Abstract:
The advent of Deep Learning in Computer Vision has resulted in advancements in many
domains of life encompassing a diverse set of fields. Object Character Recognition plays
a vital role in the modern age of Artificial Intelligence. It is a challenging task, difficult to
implement, and computationally expensive. Sindhi is a literature-rich language spoken
by millions of people around the globe. It has an exuberance of preserved grammatical
forms. There has been a significant development in OCR systems for English. Little
work has been done on Arabic script. Most of the Sindhi literature uses the extended
Perso-Arabic script. No benchmark datasets have been published to the best of our
knowledge. Consequently no state-of-the-art Sindhi OCR models have been devised.
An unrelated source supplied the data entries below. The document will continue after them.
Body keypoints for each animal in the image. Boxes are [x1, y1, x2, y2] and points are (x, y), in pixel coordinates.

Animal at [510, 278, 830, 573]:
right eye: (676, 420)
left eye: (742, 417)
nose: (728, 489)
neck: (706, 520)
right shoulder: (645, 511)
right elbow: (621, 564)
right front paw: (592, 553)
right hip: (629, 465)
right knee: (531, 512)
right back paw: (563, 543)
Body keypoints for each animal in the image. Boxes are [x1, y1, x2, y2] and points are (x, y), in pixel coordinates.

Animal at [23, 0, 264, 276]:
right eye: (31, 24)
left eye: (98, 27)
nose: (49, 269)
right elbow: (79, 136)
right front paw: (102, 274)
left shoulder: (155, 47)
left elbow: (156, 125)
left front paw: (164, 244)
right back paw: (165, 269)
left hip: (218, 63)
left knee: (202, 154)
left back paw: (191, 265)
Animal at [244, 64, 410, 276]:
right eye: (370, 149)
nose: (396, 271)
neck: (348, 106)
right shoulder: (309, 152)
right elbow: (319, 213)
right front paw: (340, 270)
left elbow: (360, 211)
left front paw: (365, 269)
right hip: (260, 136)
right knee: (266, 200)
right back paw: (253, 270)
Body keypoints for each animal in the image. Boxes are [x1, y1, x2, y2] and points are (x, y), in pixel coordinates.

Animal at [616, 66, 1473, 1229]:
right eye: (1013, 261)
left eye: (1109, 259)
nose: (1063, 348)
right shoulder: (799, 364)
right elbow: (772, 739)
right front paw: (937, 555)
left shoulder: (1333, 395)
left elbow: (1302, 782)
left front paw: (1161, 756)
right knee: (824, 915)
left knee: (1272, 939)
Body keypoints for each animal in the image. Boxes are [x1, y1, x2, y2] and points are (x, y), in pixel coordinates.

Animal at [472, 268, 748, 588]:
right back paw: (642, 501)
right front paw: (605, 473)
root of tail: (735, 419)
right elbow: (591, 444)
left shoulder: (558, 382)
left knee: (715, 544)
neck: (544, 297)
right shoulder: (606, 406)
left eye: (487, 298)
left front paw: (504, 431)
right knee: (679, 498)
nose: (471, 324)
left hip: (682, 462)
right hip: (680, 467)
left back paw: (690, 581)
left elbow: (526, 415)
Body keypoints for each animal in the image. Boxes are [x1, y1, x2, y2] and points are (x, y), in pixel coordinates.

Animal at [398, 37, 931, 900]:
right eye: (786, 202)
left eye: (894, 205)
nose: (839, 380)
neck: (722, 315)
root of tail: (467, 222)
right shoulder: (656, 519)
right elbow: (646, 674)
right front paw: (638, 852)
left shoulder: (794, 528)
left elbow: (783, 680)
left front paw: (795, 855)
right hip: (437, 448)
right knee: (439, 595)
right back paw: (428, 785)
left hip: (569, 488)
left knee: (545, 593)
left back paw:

This thesis attempts to fill this research gap by making the following contributions. We
have extracted a set of 22,597 ligatures that are found in Sindhi literature. We present
a synthesized benchmark dataset for Sindhi printed text recognition at ligature level.
The dataset is font diverse, comprising of 256 unique fonts. Finally, we have setup a
baseline neural network for Sindhi Ligature Recognition in printed text. It has achieved
91.85% test accuracy on the benchmark dataset. Our baseline can be used to build the
complete pipeline of a Sindhi OCR that is font invariant.